I have gotten back into sewing. Made a blanket for, or in the process of finishing up, every one of our kids. Ker is really supportive of it, and it does seem to relax me. Do I get irritated when something doesn't go quite like I planned? Yes. But I know I can fix it. I am proud of the little creations that I can give them. Sounds nuts to some, but it means something. I have always been thankful to have something my grandmother made.

There is a "tradition" of resolutions for the New Year. I have never really taken them seriously because it seems those who go out of their way to make a resolution doom themselves to failure. It is as if they are only making the declaration to be public about it and not because it is something they truly intend to continue or truly need to do.

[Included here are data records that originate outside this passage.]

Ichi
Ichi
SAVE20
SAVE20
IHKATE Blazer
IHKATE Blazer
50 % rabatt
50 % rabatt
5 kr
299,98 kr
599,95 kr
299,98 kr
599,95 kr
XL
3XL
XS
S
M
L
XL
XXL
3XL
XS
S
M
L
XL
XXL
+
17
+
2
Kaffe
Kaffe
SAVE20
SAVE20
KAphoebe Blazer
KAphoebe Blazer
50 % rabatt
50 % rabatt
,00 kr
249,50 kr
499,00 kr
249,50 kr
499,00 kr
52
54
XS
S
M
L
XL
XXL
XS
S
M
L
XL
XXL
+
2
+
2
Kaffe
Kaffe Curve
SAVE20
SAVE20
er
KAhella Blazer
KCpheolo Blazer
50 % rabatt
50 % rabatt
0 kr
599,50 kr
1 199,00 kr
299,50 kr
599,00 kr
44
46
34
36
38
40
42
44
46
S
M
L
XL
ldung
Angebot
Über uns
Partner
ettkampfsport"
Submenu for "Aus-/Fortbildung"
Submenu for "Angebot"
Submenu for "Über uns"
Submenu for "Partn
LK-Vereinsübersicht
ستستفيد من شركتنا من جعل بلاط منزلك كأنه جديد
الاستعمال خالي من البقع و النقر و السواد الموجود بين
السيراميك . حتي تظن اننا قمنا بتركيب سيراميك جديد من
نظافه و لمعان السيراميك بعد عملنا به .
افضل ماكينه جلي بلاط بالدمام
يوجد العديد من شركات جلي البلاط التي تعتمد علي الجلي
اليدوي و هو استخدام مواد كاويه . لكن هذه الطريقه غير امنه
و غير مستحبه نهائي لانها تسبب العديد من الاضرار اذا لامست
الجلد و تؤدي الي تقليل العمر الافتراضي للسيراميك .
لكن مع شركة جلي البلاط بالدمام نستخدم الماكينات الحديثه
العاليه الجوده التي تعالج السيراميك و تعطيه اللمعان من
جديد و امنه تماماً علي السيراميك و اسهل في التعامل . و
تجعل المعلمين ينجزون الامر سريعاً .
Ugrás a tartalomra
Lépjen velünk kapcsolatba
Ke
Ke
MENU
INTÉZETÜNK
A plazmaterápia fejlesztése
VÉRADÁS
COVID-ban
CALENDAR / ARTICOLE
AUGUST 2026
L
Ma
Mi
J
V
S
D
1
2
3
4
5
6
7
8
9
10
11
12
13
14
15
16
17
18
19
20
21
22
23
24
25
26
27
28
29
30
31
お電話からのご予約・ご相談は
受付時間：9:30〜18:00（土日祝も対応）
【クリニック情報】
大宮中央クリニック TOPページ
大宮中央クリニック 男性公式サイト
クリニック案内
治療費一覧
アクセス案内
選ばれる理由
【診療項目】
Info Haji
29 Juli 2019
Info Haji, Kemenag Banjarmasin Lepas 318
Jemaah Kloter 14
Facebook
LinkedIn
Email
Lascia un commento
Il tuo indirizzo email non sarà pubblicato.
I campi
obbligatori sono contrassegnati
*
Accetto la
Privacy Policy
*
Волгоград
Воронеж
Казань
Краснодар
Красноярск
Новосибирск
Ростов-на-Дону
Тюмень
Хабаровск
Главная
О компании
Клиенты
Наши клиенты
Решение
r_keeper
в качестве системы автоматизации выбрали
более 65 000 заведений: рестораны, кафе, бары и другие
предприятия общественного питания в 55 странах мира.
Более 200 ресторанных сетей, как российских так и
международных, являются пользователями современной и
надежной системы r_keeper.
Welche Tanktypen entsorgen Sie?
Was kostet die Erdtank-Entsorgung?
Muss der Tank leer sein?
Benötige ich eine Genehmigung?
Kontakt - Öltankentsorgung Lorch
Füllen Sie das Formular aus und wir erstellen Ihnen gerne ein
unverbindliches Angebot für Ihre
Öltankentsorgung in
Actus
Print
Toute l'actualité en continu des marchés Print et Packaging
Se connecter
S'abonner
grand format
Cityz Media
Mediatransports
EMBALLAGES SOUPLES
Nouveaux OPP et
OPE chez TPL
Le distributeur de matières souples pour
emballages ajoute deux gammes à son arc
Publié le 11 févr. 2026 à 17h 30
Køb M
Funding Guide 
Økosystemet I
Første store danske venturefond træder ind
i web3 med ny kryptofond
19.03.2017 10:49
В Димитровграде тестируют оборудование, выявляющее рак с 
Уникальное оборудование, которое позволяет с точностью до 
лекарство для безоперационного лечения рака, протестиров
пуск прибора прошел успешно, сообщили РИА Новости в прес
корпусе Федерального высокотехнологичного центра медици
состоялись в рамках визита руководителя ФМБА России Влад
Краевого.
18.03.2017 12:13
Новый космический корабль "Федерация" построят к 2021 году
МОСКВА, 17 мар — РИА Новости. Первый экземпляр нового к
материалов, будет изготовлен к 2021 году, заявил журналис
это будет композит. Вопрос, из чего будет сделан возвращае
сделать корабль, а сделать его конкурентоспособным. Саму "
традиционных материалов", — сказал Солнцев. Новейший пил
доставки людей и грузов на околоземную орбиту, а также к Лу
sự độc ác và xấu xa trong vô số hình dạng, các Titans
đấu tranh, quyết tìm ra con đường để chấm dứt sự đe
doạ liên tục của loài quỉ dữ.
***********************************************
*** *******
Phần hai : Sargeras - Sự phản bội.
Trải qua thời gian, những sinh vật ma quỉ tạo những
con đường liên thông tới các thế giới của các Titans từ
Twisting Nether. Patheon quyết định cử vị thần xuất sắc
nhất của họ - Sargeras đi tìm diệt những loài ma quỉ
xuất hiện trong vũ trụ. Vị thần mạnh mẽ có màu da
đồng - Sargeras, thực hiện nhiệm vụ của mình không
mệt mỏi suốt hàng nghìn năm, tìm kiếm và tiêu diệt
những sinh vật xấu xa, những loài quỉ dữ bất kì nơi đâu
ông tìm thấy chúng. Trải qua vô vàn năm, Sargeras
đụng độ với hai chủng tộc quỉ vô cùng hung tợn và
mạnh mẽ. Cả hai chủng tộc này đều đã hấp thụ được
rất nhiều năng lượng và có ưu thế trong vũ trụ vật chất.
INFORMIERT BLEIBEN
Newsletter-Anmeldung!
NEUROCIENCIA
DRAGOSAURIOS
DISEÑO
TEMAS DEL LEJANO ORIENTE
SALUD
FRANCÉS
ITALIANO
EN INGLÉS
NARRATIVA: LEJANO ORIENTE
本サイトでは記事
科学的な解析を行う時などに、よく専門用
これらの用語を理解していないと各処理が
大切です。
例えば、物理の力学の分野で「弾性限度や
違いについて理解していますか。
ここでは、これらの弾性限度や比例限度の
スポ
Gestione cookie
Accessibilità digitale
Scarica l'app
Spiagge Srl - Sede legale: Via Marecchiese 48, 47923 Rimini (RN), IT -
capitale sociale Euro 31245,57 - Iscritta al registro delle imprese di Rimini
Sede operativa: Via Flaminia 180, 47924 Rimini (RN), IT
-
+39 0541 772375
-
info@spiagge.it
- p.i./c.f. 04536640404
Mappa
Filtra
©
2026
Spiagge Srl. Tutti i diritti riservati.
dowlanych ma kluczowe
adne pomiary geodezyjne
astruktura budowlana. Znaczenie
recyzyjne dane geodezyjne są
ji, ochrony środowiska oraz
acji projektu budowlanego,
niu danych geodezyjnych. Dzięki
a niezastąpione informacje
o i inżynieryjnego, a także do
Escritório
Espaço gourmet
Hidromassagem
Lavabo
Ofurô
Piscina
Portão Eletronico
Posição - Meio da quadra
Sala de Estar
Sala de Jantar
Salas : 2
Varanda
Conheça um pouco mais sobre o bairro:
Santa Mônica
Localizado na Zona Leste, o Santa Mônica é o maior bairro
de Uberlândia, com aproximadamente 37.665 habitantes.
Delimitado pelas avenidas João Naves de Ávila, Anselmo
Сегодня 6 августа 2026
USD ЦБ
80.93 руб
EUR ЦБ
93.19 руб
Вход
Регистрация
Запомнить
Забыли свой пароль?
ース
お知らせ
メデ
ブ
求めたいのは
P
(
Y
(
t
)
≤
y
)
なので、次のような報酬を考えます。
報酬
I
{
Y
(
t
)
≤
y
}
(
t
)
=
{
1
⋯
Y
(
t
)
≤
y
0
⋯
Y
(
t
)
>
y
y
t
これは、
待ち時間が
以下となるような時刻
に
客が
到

Before the New Year came about I proclaimed that I intend to live healthier, to watch my weight, to handle the stress of teaching better, and to be a better mom and wife. I am fortunate to have the family I have, as rough as things might get at times, they are my family and I am very blessed.

I have a great wife. She is loving, caring, cuddly, and puts up with my hijinks. I love to see her smile, truly smile and I have seen her smile more during these last few months than I can recall in the last year or so.

My marriage has had its share of up and downs. I am very thankful to be able to say we weather the downs together much better than we did before. We are a stronger couple, a better partnership, than we were just six months ago.

My own biological daughter is about to turn 13. I ask for the wisdom to see us through her teen years without putting a huge wall between us. I look forward to watching her grow as much as I cry at the thought of her growing up.

My New Year's resolution: keep going into the positive direction I have been working on going in. Don't forget where we were; I don't want to return there. Realize that no matter how difficult things may be outside this house, that when I come home it is all worth it.

My family, my life, my love, my wife.